By then, he says, he had also come to realise that Obiang’s tyranny had been exaggerated. Ignoring my raised eyebrow, he adds that after the failed coup people’s lives improved greatly, so it had arguably been worthwhile.
Perhaps so. Yet given the unlikely friendship he developed with 81-year-old Obiang, now Africa’s second longest-serving dictator, some might question this assertion.
He admits to receiving almost £100,000 from the president since his release and when he arrives in Equatorial Guinea on expenses-paid visits (there have so far been five) the man he tried to depose warmly embraces him.
Mann was freed at just 48 hours’ notice, on November 4, 2009, a day he celebrates ‘like a birthday’.
His sister and brother arrived in a private jet and — in a suit that hung from his shrunken frame — he was flown to Luton Airport, where a Harrods butler served him tea. Given crown immunity from prosecution in Britain, he then kept the second part of his pledge to Obiang and began helping Scotland Yard to hunt down the coup’s ringleaders.
However, he reveals, he withdrew his co-operation after anti-terror officers warned him they would be ‘knocking on the doors of the most powerful people in the country’ and that, when that happened, he would be ‘absolutely massacred’ by their lawyers. It meant Mann alone carried the can.

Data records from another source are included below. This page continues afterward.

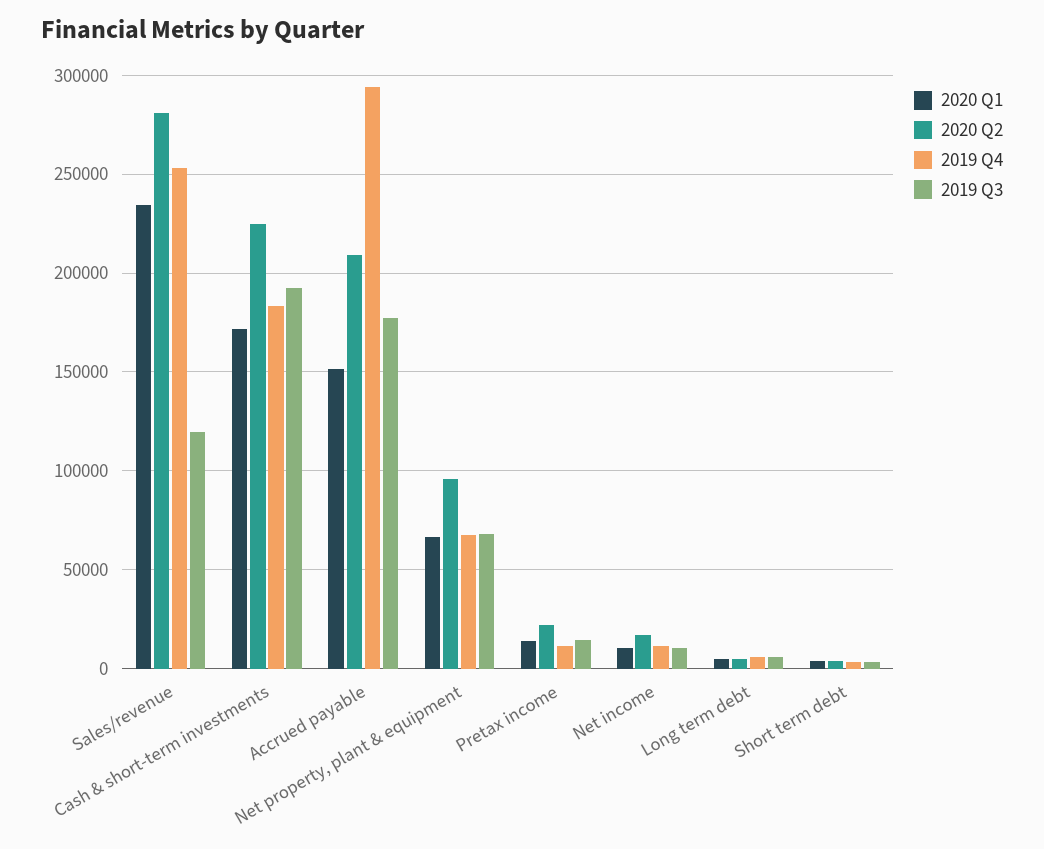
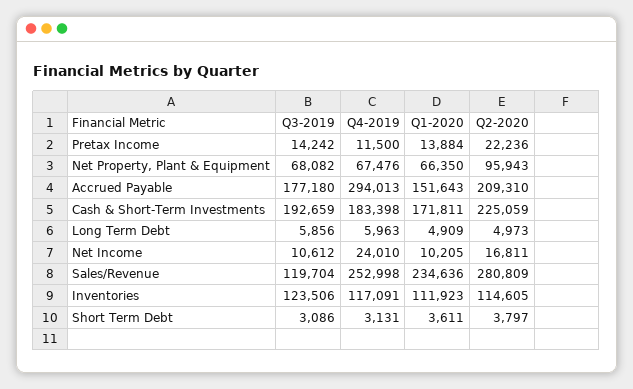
2019 Q4, Net income: 10000 -> 24010
2019 Q3, Inventories: none -> 123506
2019 Q4, Inventories: none -> 117091
2020 Q1, Inventories: none -> 111923
2020 Q2, Inventories: none -> 114605

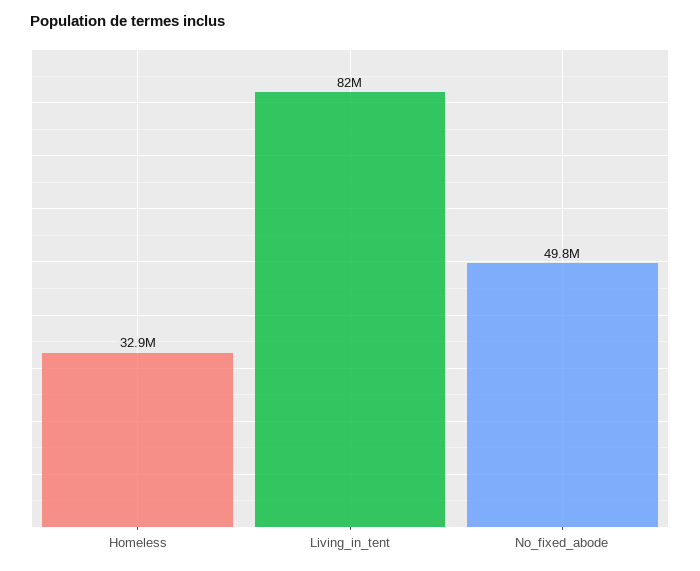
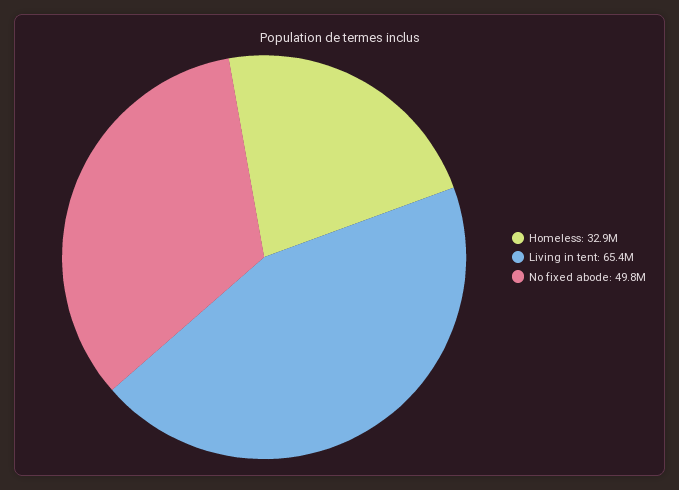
Living_in_tent: 82000000 -> 65400000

Yet Mark Thatcher was also publicly dragged into the affair. In August 2004, two days before Mann’s trial in Zimbabwe, he was arrested in an early morning raid on his Constantia mansion and accused of bankrolling the purchase of a £250,000 helicopter needed for the incursion.
Charged with breaking anti-mercenary laws, he pleaded ignorance, saying he believed the helicopter was to be used for medical emergencies. Under a plea-bargaining arrangement, he escaped with a $500,000 (£395,000) fine and a four-year suspended sentence. Afterwards, Mann says, he received ‘not even a postcard’ from Thatcher.
Mark Thatcher, son of former Prime Minister Margaret Thatcher, leaves court in Cape Town, February 18, 2005
For peace of mind he came to forgive everyone who deserted him, and when, a couple of years ago, he ran into Thatcher in London, they shook hands over a drink.
Apart from his role with HUI, Mann delivers paid lectures to the British Army and advises on security and energy issues ‘at presidential level’.
But while he is happy to discuss business issues, he is reluctant to talk about his personal life. He did once disclose that imprisonment took a heavy toll on his marriage to Amanda, who felt like a stranger when he returned home.
For the sake of their four school-aged children (Mann has three others by his first wife, including his son Jack, who was at Sandhurst with Prince Harry and an usher at his wedding) they stayed together.
But friends say they have since drifted apart and their future seems uncertain. Nonetheless, Mann was decidedly chipper when we met this week.
He is clearly warming to his unlikely reinvention, as a dog of environmental war.
And if he can help rid the world of unwanted plastic, that will be quite some coup.